Trecho fornecido:

────────────────────────────────────────

Ao acreditar que uma mulher “mereceu apanhar” do seu companheiro por alguma razão. Ou comemorar a morte de uma criança nas redes sociais, apenas porque isso atinge a uma determinada pessoa, um “vilão da pior espécie”. Achar justo que um jornalista tenha os filhos ameaçados de tortura e morte, apenas porque discorda. (isso aconteceu com Glenn Greenwald recentemente). Desejar que determinada população morra de fome (algo extremamente cruel) por conta do resultado de uma eleição.
Sim, é muito fácil se render aos instintos, ao ódio, ao medo, à tentação de que seja punido aquele que pratica o mal. O olho por olho, dente por dente, parece muito tentador, mesmo que seja tão óbvio que assim viveríamos em uma sociedade de cegos e banguelas.
Afinal, estamos todos cheios de boas intenções – assim, como dizem, está o inferno – e a solução para um mundo melhor parece tão simples. Basta que eliminemos todos os maus. Era assim que Hitler pensava, por exemplo. Estava apenas eliminando os vilões e, boa parte da sociedade na época, ainda que não fosse capaz de cometer pessoalmente uma atrocidade dessas, fechava os olhos e acreditava que o führer estava apenas cumprindo com seu desígnio divino. E assim foram mortos mais de seis milhões de pessoas, entre homens, mulheres e crianças.

────────────────────────────────────────

Material exibido:
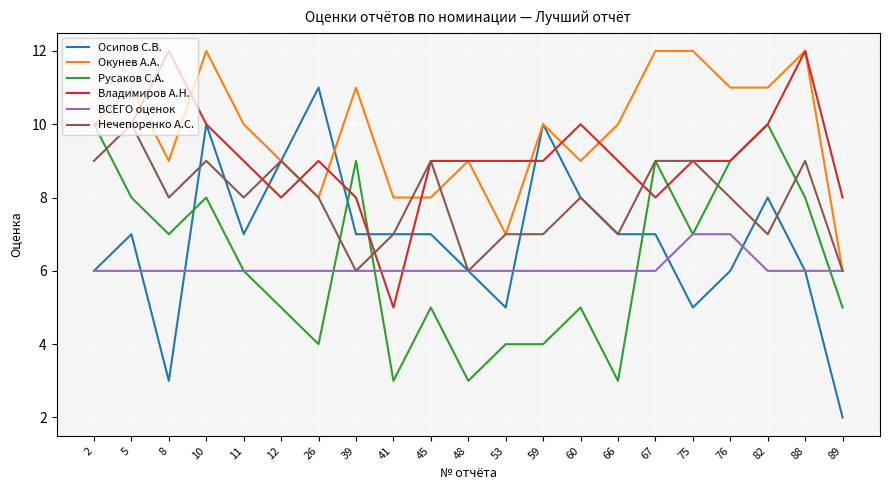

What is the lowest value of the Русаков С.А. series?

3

────────────────────────────────────────

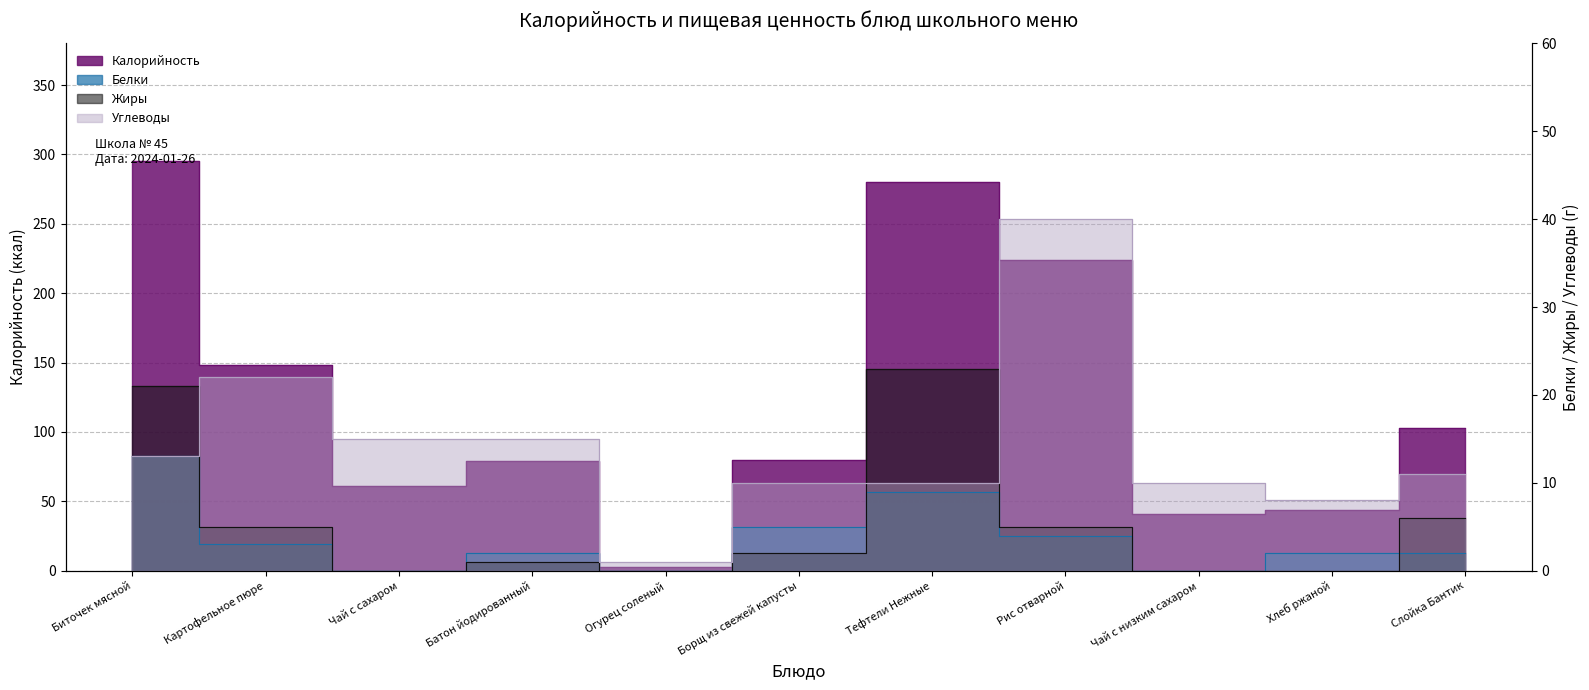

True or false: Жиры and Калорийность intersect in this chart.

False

────────────────────────────────────────

Instruções da tarefa:
Devolva o trecho sobre o ódio e o desejo de punição na íntegra, sem mudar nenhuma palavra. As linhas não são necessárias.

Resposta escrita:
Ao acreditar que uma mulher “mereceu apanhar” do seu companheiro por alguma razão. Ou comemorar a morte de uma criança nas redes sociais, apenas porque isso atinge a uma determinada pessoa, um “vilão da pior espécie”. Achar justo que um jornalista tenha os filhos ameaçados de tortura e morte, apenas porque discorda. (isso aconteceu com Glenn Greenwald recentemente). Desejar que determinada população morra de fome (algo extremamente cruel) por conta do resultado de uma eleição.
Sim, é muito fácil se render aos instintos, ao ódio, ao medo, à tentação de que seja punido aquele que pratica o mal. O olho por olho, dente por dente, parece muito tentador, mesmo que seja tão óbvio que assim viveríamos em uma sociedade de cegos e banguelas.
Afinal, estamos todos cheios de boas intenções – assim, como dizem, está o inferno – e a solução para um mundo melhor parece tão simples. Basta que eliminemos todos os maus. Era assim que Hitler pensava, por exemplo. Estava apenas eliminando os vilões e, boa parte da sociedade na época, ainda que não fosse capaz de cometer pessoalmente uma atrocidade dessas, fechava os olhos e acreditava que o führer estava apenas cumprindo com seu desígnio divino. E assim foram mortos mais de seis milhões de pessoas, entre homens, mulheres e crianças.